======== SUPPLIED MATERIAL

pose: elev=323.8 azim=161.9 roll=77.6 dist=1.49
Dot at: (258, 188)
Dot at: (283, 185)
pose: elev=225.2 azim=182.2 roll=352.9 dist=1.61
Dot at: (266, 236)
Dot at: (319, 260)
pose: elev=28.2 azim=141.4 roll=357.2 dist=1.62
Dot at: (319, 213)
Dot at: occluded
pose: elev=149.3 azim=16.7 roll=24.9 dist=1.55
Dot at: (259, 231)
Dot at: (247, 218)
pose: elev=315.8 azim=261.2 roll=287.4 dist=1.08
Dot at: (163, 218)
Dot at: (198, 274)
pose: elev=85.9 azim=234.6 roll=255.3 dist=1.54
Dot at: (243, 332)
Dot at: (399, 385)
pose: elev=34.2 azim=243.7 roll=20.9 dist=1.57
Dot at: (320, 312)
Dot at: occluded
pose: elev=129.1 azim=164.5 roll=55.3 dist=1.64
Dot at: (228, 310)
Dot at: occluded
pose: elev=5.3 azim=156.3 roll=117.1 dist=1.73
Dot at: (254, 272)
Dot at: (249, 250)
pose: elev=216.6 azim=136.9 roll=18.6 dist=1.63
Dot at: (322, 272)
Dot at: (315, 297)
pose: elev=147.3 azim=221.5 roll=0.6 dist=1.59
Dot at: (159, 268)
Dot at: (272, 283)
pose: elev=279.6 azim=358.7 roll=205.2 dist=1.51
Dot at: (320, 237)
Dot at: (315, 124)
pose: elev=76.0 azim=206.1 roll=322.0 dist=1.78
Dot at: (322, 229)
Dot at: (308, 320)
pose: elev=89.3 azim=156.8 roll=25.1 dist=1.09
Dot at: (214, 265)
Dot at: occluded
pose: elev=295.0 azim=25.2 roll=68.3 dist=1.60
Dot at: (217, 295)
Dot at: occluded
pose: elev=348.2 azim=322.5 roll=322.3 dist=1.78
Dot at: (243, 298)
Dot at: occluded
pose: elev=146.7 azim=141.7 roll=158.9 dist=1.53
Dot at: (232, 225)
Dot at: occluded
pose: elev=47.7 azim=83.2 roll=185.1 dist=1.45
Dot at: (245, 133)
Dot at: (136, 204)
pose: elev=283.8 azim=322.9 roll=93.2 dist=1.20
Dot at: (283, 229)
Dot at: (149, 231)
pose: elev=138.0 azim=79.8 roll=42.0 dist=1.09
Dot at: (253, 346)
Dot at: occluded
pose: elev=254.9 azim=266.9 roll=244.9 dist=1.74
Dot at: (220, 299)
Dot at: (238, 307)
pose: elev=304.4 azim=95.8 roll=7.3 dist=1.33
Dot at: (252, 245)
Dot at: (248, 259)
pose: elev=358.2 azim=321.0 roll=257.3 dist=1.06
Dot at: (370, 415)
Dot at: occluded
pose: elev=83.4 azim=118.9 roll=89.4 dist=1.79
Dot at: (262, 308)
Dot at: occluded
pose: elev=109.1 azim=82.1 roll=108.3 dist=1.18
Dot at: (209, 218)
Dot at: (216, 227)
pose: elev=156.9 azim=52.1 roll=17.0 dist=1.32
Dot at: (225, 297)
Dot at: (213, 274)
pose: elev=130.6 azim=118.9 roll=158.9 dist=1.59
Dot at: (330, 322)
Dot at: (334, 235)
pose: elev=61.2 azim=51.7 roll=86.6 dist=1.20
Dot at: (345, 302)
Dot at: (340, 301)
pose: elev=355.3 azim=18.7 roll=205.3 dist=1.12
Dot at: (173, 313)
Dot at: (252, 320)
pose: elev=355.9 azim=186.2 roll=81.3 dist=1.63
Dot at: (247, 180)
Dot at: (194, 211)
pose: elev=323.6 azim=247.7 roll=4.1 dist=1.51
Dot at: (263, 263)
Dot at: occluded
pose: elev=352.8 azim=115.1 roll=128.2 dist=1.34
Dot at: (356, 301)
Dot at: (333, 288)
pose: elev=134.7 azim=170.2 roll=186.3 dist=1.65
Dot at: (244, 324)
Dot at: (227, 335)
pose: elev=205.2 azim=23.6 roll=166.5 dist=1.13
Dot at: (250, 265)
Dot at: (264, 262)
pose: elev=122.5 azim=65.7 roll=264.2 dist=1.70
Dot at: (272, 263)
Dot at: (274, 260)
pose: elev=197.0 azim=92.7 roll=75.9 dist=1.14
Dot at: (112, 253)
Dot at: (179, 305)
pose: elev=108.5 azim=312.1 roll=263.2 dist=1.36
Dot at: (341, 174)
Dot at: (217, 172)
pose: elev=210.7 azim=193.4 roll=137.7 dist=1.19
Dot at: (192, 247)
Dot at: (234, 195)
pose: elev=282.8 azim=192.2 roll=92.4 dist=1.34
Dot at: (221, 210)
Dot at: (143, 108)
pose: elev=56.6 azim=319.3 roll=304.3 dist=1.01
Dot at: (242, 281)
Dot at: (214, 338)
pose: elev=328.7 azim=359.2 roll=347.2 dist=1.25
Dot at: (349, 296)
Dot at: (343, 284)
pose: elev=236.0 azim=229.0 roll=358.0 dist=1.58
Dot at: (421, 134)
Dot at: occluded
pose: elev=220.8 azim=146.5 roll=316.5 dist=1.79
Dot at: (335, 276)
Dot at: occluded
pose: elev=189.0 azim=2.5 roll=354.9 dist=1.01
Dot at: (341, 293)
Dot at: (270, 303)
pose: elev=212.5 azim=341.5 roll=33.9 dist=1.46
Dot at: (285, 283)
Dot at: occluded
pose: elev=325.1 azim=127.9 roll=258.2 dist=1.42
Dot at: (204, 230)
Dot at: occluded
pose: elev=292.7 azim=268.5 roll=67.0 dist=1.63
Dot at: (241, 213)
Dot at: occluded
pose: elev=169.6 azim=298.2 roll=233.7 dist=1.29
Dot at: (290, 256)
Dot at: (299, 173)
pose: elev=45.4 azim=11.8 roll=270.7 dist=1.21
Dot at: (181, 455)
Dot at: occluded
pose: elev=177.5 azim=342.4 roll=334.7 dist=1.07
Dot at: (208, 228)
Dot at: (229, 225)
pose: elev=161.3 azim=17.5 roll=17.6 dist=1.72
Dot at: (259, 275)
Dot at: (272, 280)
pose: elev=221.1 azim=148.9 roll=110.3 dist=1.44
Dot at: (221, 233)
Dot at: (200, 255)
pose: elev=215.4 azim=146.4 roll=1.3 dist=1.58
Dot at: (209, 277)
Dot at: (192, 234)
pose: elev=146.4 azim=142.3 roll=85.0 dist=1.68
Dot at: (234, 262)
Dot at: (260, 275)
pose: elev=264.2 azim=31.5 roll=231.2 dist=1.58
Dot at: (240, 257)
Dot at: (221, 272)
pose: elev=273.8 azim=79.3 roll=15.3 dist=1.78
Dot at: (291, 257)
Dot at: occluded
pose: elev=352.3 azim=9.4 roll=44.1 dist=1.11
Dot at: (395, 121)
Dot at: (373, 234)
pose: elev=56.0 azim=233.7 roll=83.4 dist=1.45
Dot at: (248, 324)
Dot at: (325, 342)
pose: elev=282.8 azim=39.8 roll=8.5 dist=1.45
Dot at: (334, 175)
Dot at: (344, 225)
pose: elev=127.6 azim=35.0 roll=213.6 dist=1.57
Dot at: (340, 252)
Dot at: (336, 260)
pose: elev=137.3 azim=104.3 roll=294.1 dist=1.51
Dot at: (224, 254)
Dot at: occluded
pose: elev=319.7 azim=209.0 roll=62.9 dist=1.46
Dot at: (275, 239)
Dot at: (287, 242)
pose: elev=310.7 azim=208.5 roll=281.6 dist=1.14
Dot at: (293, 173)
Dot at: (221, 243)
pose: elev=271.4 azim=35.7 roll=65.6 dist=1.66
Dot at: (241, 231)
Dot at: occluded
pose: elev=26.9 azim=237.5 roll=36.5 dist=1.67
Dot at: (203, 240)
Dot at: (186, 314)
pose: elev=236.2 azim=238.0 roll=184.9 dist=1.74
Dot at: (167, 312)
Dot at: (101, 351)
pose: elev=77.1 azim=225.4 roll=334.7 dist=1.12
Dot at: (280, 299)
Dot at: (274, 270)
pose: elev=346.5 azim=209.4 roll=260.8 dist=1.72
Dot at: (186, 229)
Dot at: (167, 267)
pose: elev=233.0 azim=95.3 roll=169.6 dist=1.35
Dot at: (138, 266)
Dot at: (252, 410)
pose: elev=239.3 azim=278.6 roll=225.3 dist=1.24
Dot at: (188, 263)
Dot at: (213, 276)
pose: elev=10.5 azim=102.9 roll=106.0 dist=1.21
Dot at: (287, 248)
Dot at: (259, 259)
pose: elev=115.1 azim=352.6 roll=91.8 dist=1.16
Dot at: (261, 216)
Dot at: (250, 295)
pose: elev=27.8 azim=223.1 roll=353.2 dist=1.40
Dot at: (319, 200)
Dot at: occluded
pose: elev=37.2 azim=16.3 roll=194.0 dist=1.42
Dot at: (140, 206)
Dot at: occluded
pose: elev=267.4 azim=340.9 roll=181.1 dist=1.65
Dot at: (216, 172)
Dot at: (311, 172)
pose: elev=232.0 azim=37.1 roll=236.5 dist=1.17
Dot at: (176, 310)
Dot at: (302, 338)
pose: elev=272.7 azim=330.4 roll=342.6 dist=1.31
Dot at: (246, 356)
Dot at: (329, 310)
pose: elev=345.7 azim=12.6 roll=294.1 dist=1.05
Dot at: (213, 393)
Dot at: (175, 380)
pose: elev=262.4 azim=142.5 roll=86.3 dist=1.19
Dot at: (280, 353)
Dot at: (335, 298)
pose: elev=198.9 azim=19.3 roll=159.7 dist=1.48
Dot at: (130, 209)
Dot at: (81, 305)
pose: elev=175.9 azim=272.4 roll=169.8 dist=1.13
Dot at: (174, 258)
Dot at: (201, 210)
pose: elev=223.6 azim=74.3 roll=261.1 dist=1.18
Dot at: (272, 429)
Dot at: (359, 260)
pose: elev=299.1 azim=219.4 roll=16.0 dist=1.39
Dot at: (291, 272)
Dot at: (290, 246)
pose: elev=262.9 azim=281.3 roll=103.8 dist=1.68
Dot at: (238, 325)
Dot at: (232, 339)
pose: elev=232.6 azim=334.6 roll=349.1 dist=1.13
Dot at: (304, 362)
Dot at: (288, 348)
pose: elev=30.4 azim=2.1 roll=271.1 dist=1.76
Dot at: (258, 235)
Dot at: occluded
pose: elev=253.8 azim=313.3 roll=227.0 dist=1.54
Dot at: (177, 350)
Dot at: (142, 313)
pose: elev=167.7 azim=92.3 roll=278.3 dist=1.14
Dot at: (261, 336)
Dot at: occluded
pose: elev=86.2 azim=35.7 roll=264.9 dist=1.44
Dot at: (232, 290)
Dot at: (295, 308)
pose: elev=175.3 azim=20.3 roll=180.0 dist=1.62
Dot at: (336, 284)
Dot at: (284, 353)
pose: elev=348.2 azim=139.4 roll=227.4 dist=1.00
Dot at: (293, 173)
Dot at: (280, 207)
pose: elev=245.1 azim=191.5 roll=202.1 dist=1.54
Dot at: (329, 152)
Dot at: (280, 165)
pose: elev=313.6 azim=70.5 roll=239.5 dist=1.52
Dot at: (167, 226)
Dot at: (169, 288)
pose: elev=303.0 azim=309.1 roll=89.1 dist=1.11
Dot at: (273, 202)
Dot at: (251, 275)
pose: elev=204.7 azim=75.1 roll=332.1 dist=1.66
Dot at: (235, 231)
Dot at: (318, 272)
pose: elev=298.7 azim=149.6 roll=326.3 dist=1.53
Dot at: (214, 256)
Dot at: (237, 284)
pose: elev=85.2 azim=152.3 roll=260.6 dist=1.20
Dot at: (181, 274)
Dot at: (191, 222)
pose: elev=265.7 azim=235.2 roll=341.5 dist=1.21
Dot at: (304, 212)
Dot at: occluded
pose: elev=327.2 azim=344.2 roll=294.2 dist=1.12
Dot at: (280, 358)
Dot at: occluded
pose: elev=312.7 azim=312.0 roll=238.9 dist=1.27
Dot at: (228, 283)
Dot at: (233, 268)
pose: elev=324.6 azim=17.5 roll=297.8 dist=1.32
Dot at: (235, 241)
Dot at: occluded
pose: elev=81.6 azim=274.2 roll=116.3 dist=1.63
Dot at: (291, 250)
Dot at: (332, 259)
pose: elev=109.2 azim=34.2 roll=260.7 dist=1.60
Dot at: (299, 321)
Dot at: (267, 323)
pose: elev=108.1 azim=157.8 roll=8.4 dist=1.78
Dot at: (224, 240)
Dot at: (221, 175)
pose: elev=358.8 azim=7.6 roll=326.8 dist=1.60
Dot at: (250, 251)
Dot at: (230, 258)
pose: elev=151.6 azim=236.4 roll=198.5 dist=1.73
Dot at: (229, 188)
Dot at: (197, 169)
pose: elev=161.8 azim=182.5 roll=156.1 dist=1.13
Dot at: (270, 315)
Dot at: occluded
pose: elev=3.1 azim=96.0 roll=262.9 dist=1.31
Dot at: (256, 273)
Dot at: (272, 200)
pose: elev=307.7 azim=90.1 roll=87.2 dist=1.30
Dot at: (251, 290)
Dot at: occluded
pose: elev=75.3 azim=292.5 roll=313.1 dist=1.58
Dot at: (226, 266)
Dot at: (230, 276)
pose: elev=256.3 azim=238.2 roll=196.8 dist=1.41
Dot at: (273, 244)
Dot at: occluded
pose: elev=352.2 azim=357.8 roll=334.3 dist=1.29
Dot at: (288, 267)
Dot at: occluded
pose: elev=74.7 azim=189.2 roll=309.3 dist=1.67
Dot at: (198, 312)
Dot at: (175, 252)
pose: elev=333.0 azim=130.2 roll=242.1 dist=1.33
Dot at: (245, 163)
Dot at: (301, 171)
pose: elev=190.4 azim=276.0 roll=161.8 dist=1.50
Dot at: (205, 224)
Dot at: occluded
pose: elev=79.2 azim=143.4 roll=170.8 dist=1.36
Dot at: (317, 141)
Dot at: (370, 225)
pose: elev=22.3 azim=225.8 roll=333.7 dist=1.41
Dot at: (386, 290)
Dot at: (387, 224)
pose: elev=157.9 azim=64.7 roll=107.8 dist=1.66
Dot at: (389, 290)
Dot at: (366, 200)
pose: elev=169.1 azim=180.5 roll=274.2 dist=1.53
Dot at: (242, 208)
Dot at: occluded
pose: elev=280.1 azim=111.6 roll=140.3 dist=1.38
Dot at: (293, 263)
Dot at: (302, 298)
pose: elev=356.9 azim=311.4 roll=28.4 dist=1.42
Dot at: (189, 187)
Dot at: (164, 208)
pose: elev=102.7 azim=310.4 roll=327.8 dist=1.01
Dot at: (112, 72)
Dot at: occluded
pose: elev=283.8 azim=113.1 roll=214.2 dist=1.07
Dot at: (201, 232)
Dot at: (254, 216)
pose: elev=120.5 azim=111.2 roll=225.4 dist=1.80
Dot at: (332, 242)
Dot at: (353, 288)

================

TASK BRIEF:
Reproduce verbatim the lines of the items above, from the line containing "pose: elev=175.3 azim=20.3" through the line containing "Dot at: (280, 165)", including both of those lines.

REPLY TO THE TASK:
pose: elev=175.3 azim=20.3 roll=180.0 dist=1.62
Dot at: (336, 284)
Dot at: (284, 353)
pose: elev=348.2 azim=139.4 roll=227.4 dist=1.00
Dot at: (293, 173)
Dot at: (280, 207)
pose: elev=245.1 azim=191.5 roll=202.1 dist=1.54
Dot at: (329, 152)
Dot at: (280, 165)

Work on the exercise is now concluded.